A military auction in California generated over $10 million in total sales.

Military Vehicles at Auction Bring in North of Ten Million

A dream come true for fans of military auctions, the collection of Jacques Littlefield was sold off in Portola Valley in California's Bay Area this past weekend. It was a two-day auction that spanned July 12 and 13. Littlefield was a collector of military memorabilia, particularly armored vehicles. He had worked for years in Silicon Valley as an engineer, and amassed the collection over the course of his life until his death in 2009. At the time of his death, the collection, which was kept on Littlefield's family estate in the hills over Silicon Valley, was donated to the Collings Foundation, an organization dedicated to preserving the history of transportation and aviation.

Littlefield attended Stanford prior to becoming an engineer and lived on his family estate for much of his life.
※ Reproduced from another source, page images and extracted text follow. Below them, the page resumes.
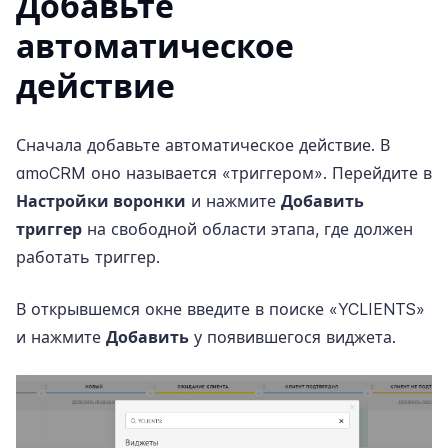
Добавьте
автоматическое
действие
Сначала добавьте автоматическое действие. В
amoCRM оно называется «триггером». Перейдите в
Настройки воронки
и нажмите
Добавить
триггер
на свободной области этапа, где должен
работать триггер.
В открывшемся окне введите в поиске «YCLIENTS»
и нажмите
Добавить
у появившегося виджета.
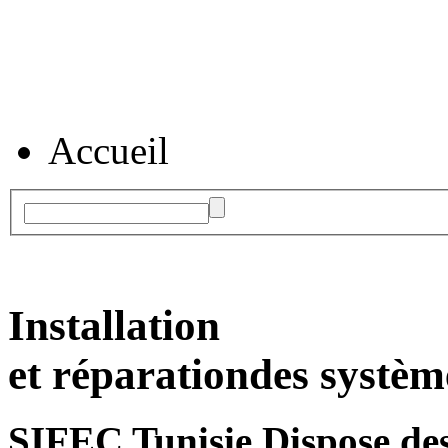
Accueil
Installation
et réparation
des systèm
SIFEC Tunisie
Dispose des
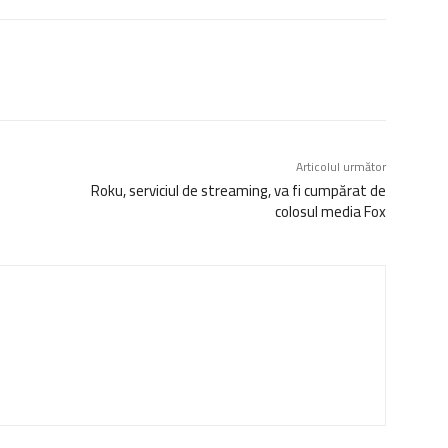
Articolul următor
Roku, serviciul de streaming, va fi cumpărat de
colosul media Fox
His collection of military vehicles is considered to be one of the most extensive and well-kept in history.

Results of the auction
The auction drew a great deal of attention from enthusiasts of military memorabilia, attracting bidders from 10 countries and 37 states. Though the auction was held near the Bay Area, many of the bidders called in remotely to try and secure a piece of history for their collection. According to CBS, Sherman Tanks were hotly contested items. The sale ultimately generated $10.24 million in total sales. The single largest lot won in the auction was an 8-ton personnel carrier that went for $1.2 million.

Other sales
Though nothing else quite touched the $1.2 million shelled out for the personnel carrier, there were several other items that were sold with lavish price points. A World War II Sherman Tank, one of the collection's most hotly contested items, went for $345,000, as did a surface-to-surface missile. Another Sherman Tank sold for a quarter million dollars and a scud missile launcher from the first American conflict with Iraq in the early 1990s went for $300,000.

What's left
Ultimately, of the 122 lots up for auction this past weekend, 119 of them sold. The vast amount of money generated by the Collings Foundation through the sale will be used to build a museum of military vehicle history at its headquarters in Stow, Massachusetts. The Collings Foundation also indicated that it intends to keep several of the rarest and most expensive lots in  its possession, presumably because those items will see considerable appreciation as time moves on. Though not all of the items being withheld from auction were disclosed, it is known that one of them is a World War I tank, which holds great historical significance.